Brussels, 29/09/2005
To be checked against delivery
Today we honour and celebrate the past but most importantly, I hope, use it as an inspiration for the future.
We may no longer be, to use a phrase, in the heroic age of Jacques Delors. But as the French votes, in particular, reminded us, many Europeans do not want a Europe in which social considerations are relegated in importance to the single market. Europe's leaders forget that lesson at Europe's peril.
And so now we have various exercises to prove that there is no one European Social Model - but a collection of different ones. André Sapir is the latest arguing for five models - Nordic, Anglo-Saxon, Continental, Mediterranean and new member states.
Yet following this route is dangerous for Europe. Of course there are big differences but looked at from outside Europe - say from China or Texas - they look more alike than different.
The European Social Model is characterised by good welfare states, services of general interest and collective bargaining - where else in the world has these strong features? Canada, New Zealand, some signs in Brazil and that is about it?
So please, no sterile debates about do we have a European Social Model. We do. It varies but it is there - and it is necessary.
Let me explain. We are developing a huge single market - 470 million. It is, and in 6 years, will be characterised by the free movement of capital, of goods, of services, and after the transitional arrangements lapse, of workers too.
If this is not the base for a European labour market, I do not know what is. How workers who use their rights to free movement are treated outside their home country?
Which labour laws affect workers moving countries, under which agreements, do people operate?
And how do companies behave when operating outside their home environment?
We already have two potentially huge cases on their way to the European Court of Justice - the Vaxholm and Viking cases - where, in the first, collective bargaining systems in one country can be undermined by an agreement in another member state; and in the second case the right to strike over the substitution of Estonian terms for Finnish ones is being challenged as interference with the single market.
These are the start. This whole area of what laws and standards, and collective bargaining, apply in the single market and its social dimension is crucial - and not just to the future of the Services Directive.
Securing agreed clarity should be a central task of the Social Dialogue in the future. To anyone who wants to park the Social Dimension, I say you risk parking Europe as a whole.
The other central task is in the future of the Social Model is to draw on Europe's strengths and to generalise them. Here I can be more positive on the Sapir exercise.
If we could start to aim at a European Social Model with Nordic active labour market policies and strong but flexible collective bargaining; German vocational training standards and other exemplary features from other countries, then Europe would with the right economic framework thrive. Learning from each other is important for all our futures.
Finally, there is a tendency to re-nationalise social policy. As an example, UNICE do not want anything more at European level which intrudes into the pay and hours relationship in member states. I say, in reply, that Europe must tackle the issues that matter. Our work programme must be on issues that count, not those on the margins but in the centre.
We want to be very positive on the future of the Val Duchesse process. The ETUC is developing a new agenda for Social Europe - not to defend the status quo but to face the problems Europe has.
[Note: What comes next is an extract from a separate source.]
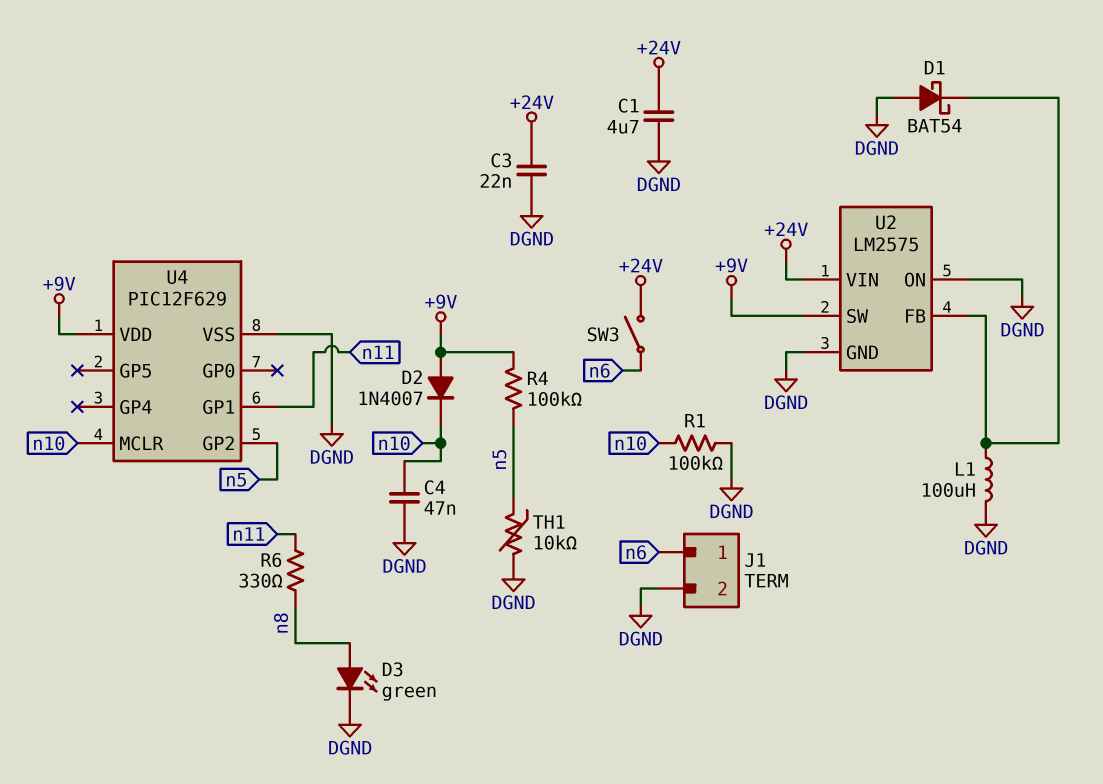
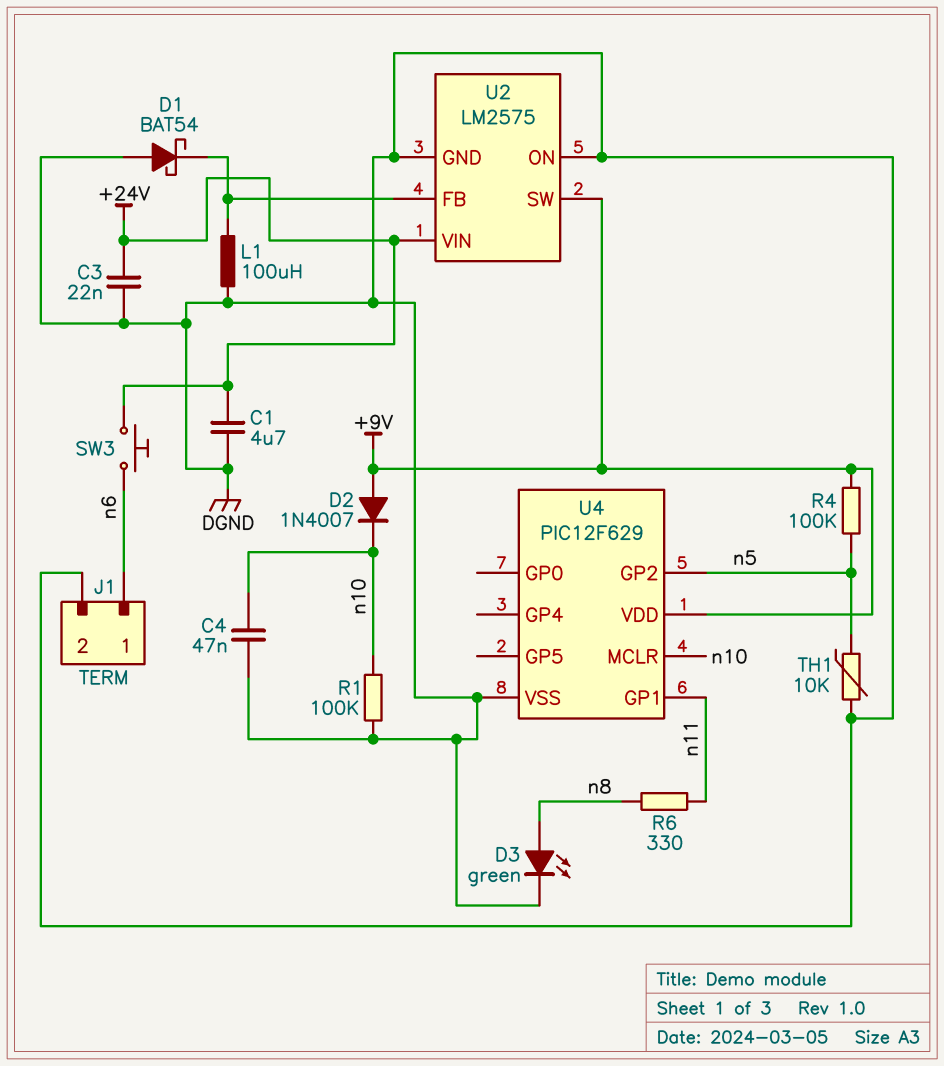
SW3: switch (+24V, n6) -> button (+24V, n6)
We need to finish the outstanding business on working time, temporary agency workers, the Services Directive.
We need to create a strong framework to face delocalisation and restructuring. Europe did it for coal and steel. Why not now for textiles?
We have to face the demographic challenges.
We have to deliver active labour market policies and the learning agenda.
We have to ensure equality for all.
We must create the right framework for migration and mobility.
And we must strengthen the Social Model's external dimension and export it.
The duty of our generation is to honour the legacy of Val Duchesse and to build on the achievements of our predecessors. Not wind back, not park, not re-nationalise but build.